When computing x + y, does the sum wrap? There are various ways to find out, some of them well known, some less. Some of these are probably totally unknown, in some cases deservedly so.
This is not meant to be an exhaustive list.
~x < y
A cute trick in case you don't want to compute the sum, for whatever reason.
Basically a variation of how MISRA C recommends checking for wrapping if you use the precondition test since ~x = UINT_MAX - x.
(x + y) < x
(x + y) < y
The Classic™. Useful for being cheap to compute: x + y is often needed anyway, in which case this effectively only costs a comparison. Also recommended by MISRA C, in case you want to express the "has the addition wrapped"-test as a postcondition test.
avg_down(x, y) <s 0
avg_down(x, y) & 0x80000000 // adjust to integer size
<s is signed-less-than. Performed on unsigned integers here, so be it.

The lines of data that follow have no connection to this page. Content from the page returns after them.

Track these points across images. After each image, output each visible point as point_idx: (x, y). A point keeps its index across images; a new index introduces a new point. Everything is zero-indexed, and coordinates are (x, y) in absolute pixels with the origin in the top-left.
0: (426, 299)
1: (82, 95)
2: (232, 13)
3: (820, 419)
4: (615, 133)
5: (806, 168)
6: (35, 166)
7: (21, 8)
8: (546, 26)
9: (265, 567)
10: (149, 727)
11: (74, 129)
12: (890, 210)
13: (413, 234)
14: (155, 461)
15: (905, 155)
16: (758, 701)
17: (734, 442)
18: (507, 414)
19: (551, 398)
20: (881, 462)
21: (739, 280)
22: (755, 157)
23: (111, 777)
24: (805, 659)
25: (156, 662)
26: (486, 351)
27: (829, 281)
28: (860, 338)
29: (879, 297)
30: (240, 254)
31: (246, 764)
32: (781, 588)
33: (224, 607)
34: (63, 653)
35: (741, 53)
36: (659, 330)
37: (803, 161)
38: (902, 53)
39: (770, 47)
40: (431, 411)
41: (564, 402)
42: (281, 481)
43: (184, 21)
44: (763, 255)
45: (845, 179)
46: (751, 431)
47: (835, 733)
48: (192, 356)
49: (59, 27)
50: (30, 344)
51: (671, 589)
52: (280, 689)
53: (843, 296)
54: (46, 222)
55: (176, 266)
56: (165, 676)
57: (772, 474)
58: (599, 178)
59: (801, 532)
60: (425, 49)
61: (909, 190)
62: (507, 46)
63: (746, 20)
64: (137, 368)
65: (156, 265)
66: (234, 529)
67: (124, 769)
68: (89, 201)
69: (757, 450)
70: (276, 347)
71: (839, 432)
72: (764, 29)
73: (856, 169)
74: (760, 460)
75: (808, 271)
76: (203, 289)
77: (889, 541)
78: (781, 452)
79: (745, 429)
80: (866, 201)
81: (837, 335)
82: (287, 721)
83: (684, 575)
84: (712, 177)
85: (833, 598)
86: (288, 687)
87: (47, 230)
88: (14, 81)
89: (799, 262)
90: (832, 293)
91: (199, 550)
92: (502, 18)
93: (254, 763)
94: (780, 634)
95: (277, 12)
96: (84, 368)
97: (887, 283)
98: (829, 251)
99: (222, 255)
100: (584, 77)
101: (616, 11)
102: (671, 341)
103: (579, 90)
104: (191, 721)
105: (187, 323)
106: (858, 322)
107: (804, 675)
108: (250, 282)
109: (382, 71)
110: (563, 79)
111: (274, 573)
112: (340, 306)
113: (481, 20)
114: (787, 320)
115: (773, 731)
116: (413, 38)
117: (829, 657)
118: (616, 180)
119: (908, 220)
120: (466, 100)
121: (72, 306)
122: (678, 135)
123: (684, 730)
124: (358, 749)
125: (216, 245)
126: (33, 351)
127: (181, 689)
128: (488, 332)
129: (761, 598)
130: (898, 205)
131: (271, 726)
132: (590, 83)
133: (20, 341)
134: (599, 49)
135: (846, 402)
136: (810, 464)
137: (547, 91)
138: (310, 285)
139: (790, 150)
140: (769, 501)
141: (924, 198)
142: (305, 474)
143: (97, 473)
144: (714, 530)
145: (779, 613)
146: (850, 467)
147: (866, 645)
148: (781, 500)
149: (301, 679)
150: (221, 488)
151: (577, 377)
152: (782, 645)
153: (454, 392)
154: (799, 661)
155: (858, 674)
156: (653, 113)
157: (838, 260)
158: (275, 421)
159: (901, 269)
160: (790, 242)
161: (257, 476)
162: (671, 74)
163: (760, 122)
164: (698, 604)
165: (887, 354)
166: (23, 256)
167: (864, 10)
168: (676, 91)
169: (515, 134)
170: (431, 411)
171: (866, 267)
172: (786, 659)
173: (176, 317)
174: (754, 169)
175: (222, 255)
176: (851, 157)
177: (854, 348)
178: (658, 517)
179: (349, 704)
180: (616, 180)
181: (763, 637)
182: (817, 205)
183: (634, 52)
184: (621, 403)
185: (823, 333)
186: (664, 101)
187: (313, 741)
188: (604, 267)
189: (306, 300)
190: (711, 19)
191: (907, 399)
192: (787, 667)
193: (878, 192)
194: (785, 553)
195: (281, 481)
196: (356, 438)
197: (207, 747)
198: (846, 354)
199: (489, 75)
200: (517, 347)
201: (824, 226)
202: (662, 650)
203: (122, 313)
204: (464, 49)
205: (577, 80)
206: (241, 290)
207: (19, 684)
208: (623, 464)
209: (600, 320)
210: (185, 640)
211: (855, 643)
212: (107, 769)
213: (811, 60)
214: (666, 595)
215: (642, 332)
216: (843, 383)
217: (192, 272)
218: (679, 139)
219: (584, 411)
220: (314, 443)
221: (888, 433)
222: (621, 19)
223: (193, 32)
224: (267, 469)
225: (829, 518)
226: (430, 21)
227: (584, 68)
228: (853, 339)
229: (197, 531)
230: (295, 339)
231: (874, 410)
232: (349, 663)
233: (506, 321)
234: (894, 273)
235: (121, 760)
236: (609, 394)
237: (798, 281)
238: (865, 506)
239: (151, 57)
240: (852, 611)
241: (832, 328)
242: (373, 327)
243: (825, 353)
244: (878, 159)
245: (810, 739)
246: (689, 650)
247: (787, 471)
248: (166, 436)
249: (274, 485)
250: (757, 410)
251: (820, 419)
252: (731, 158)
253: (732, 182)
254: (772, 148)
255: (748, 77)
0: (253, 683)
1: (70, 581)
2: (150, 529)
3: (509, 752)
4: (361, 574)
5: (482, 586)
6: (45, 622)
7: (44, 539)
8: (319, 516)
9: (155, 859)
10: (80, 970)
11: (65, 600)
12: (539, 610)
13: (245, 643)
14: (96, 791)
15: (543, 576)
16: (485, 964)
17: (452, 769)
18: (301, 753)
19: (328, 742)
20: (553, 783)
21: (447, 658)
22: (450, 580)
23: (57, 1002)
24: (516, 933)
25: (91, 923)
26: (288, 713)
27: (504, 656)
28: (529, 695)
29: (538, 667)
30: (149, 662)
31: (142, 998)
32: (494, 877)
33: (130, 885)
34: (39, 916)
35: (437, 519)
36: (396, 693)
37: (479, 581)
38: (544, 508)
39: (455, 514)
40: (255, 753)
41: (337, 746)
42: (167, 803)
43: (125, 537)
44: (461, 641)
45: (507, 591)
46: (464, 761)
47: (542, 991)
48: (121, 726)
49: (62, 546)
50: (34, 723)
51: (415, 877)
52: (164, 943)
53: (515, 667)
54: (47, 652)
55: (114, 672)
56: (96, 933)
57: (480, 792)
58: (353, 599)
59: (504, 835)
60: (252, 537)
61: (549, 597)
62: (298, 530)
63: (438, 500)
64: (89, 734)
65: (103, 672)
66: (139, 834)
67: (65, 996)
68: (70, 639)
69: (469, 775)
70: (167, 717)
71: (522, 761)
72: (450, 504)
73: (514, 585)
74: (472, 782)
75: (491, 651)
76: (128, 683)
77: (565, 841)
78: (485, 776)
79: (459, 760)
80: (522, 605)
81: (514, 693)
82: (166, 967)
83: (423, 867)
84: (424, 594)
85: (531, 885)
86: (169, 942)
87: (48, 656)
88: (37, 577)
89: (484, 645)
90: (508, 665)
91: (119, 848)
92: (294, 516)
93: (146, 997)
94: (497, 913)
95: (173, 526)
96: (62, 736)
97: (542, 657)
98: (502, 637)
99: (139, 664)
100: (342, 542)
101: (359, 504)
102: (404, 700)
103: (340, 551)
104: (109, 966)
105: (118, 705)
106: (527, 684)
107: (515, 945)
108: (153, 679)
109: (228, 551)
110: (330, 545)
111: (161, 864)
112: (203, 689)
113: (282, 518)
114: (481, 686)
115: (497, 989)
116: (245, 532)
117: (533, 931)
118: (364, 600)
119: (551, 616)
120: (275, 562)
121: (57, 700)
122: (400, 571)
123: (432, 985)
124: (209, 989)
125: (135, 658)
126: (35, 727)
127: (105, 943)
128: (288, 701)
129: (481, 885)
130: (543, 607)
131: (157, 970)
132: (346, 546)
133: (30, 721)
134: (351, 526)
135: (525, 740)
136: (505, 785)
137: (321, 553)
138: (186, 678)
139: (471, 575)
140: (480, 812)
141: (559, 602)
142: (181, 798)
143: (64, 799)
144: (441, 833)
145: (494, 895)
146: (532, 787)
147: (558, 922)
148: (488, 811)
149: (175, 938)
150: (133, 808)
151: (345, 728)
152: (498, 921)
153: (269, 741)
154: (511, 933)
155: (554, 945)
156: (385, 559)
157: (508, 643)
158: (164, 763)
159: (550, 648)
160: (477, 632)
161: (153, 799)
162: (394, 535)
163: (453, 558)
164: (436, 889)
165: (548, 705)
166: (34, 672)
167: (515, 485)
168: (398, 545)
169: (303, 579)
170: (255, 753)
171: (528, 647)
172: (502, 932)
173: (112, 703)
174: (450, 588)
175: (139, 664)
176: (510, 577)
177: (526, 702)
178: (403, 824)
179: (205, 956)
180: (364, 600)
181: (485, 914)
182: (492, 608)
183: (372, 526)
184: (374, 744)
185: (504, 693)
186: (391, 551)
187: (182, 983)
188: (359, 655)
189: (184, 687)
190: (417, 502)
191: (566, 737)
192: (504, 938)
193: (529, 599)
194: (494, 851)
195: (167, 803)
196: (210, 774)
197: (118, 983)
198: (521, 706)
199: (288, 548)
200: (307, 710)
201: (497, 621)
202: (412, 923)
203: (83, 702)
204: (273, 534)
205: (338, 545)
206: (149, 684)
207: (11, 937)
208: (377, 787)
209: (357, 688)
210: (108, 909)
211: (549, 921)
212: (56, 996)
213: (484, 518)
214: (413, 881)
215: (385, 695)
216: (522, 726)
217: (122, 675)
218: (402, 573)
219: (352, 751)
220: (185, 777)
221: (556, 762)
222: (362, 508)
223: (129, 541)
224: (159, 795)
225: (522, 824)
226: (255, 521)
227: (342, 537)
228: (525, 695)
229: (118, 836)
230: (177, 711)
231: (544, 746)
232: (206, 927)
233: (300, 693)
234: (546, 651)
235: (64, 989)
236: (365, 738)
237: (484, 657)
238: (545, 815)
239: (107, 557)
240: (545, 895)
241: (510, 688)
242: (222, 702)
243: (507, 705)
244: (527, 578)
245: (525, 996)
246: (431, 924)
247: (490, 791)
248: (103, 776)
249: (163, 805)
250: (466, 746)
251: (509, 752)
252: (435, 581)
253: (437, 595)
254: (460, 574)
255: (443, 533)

avg_down is the unsigned average rounded down. avg_up is the unsigned average rounded up.
Since avg_down is the sum (the full sum, without wrapping) shifted right by 1, what would have been the carry out of the top of the sum becomes the top bit of the average. So, checking the top bit of avg_down(x, y) is equivalent to checking the carry out of x + y.

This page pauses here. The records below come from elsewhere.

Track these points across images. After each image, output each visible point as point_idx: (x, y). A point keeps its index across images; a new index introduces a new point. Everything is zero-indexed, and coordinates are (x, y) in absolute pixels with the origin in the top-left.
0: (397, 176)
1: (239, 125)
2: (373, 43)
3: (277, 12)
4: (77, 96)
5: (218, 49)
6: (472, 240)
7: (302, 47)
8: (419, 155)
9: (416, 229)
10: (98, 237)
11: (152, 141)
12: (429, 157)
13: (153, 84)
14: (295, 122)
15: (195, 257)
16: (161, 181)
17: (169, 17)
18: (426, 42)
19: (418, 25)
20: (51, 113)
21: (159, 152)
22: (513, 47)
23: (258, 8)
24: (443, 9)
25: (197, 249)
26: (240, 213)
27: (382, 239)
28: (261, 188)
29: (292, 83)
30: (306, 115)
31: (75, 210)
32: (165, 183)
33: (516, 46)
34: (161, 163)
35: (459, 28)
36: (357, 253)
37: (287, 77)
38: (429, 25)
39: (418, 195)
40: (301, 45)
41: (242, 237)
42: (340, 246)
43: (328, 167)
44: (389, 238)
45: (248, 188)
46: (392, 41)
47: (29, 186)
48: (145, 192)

Can be converted into avg_up(~x, ~y) >=s 0 through the equivalence avg_down(x, y) = ~avg_up(~x, ~y).
(x + y) < min(x, y)
(x + y) < max(x, y)
(x + y) < avg(x, y)
(x + y) < (x | y)
(x + y) < (x & y)
~(x | y) < (x & y)
Variants of The Classic™. They all work for essentially the same reason: addition is commutative, including at the bit-level. So if we have (x + y) < x, then we also have (x + y) < y, and together they imply that instead of putting x or y on the right hand side of the comparison, we could arbitrarily select one of them, or anything between them too. Bit-level commutativity takes care of the bottom three variants in a similar way.
Wait, is that a signed or unsigned min? Does avg round up or down or either way depending on the phase of the moon? It doesn't matter, all of those variants work and more.
(x + y) != addus(x, y)
(x + y) < addus(x, y)
addus is addition with unsigned saturation, meaning that instead of wrapping the result would be UINT_MAX.

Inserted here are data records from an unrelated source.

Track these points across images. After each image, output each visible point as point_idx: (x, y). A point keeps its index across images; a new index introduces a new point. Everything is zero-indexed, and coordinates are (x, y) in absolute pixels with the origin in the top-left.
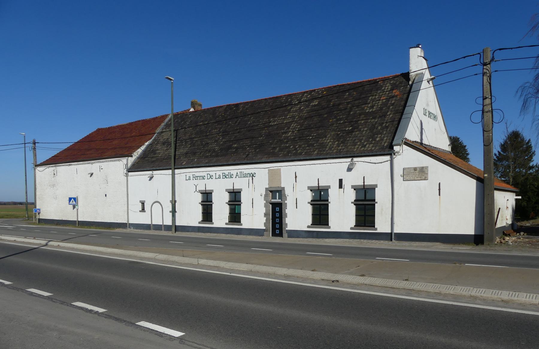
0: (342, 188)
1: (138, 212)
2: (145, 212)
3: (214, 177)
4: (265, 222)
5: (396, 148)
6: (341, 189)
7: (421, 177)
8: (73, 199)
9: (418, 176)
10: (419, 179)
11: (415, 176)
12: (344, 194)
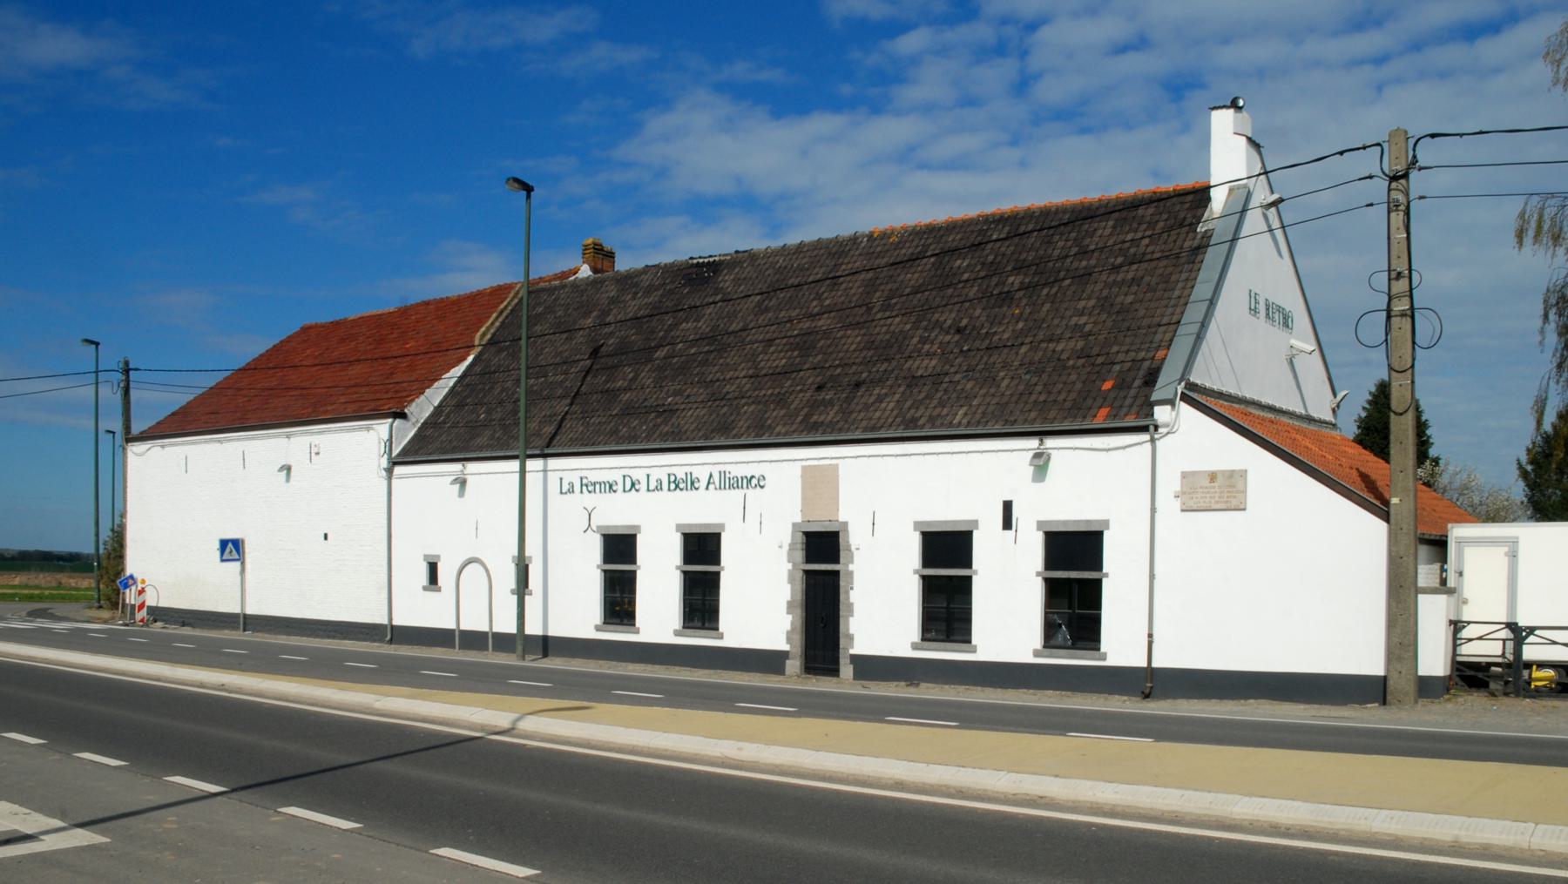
2: (439, 590)
3: (643, 486)
8: (230, 545)
9: (1220, 497)
10: (1224, 506)
11: (1211, 497)
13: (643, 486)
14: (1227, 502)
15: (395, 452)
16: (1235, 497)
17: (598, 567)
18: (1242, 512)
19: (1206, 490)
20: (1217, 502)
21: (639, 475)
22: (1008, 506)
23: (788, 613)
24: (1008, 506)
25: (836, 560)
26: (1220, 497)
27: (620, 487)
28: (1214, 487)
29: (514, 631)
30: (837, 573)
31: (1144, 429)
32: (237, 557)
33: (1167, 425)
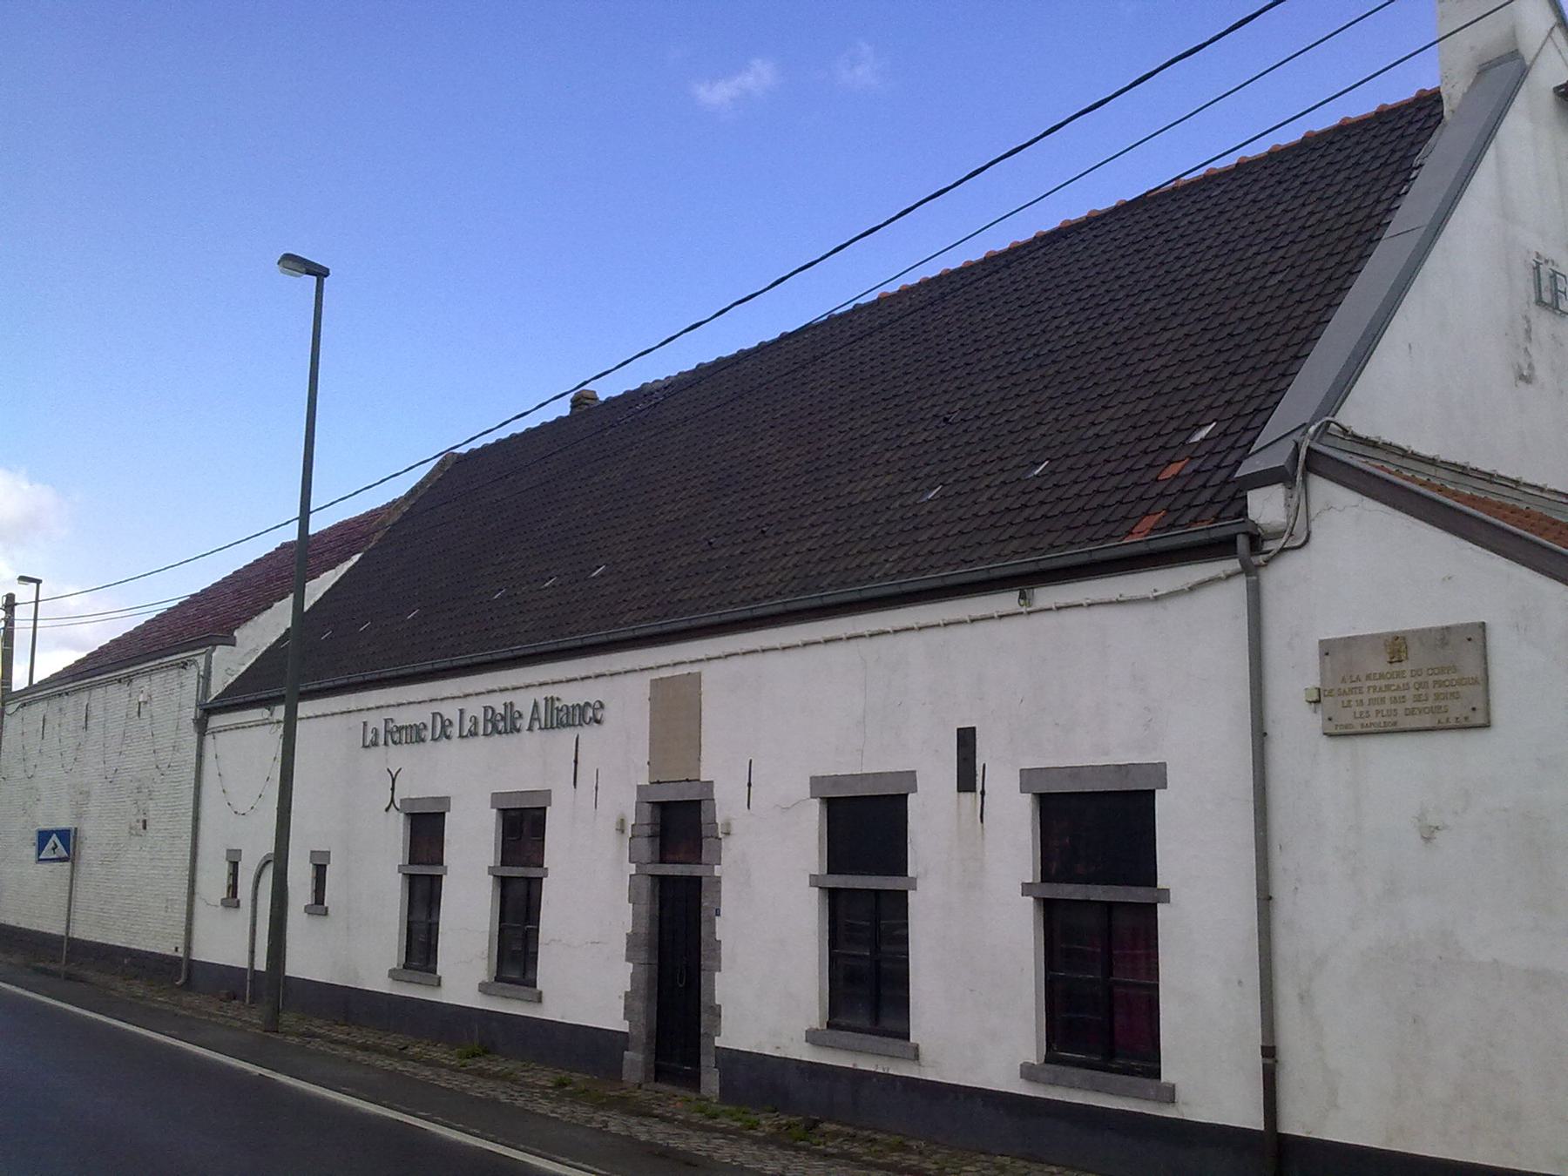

When are normal addition and addition with unsigned saturation different? Precisely when one wraps and the other saturates. Wrapping addition cannot "wrap all the way back" to UINT_MAX, the highest result when the addition wraps is UINT_MAX + UINT_MAX = UINT_MAX - 1.
When the normal sum and saturating sum are different, the normal sum must be the smaller of the two (it certainly couldn't be greater than UINT_MAX), hence the second variant.
subus(y, ~x) != 0
subus(x, ~y) != 0
addus(~x, ~y) != UINT_MAX
subus is subtraction with unsigned saturation.
Strange variants of ~x < y. Since subus(a, b) will be zero when a <= b, it will be non-zero when b < a, therefore subus(y, ~x) != 0 is equivalent to ~x < y.
subus(a, b) = ~addus(~a, b) lets us turn the subus variant into the addus variant.
(x + y) < subus(y, ~x)
Looks like a cursed hybrid of (x + y) < avg(x, y) and subus(y, ~x) != 0, but the mechanism is (at least the way I see it) different from both of them.
subus(y, ~x) will be zero when ~x >= y, which is exactly when the sum x + y would not wrap. x + y certainly cannot be unsigned-less-than zero, so overall the condition (x + y) < subus(y, ~x) must be false (which is good, it's supposed to be false when x + y would not wrap).
In the other case, when ~x < y, we know that x + y will wrap and subus(y, ~x) won't be zero (and therefore cannot saturate). Perhaps there is a nicer way to show what happens, but at least under those conditions (predictable wrapping and no saturation) it is easy to do algebra:
- (x + y) < subus(y, ~x)
- x + y - 2k < y - (2k - 1 - x)
- x + y - 2k < y - 2k + 1 + x
- x + y < y + 1 + x
- 0 < 1
So the overall condition (x + y) < subus(y, ~x) is true IFF x + y wraps.
~x < avg_up(~x, y)
Similar to ~x < y, but stranger. Averaging y with ~x cannot take a low y to above ~x, nor a high y to below ~x. The direction of rounding is important: avg_down(~x, y) could take an y that's just one higher than ~x down to ~x itself, making it no longer higher than ~x. avg_up(~x, y) cannot do that thanks to rounding up.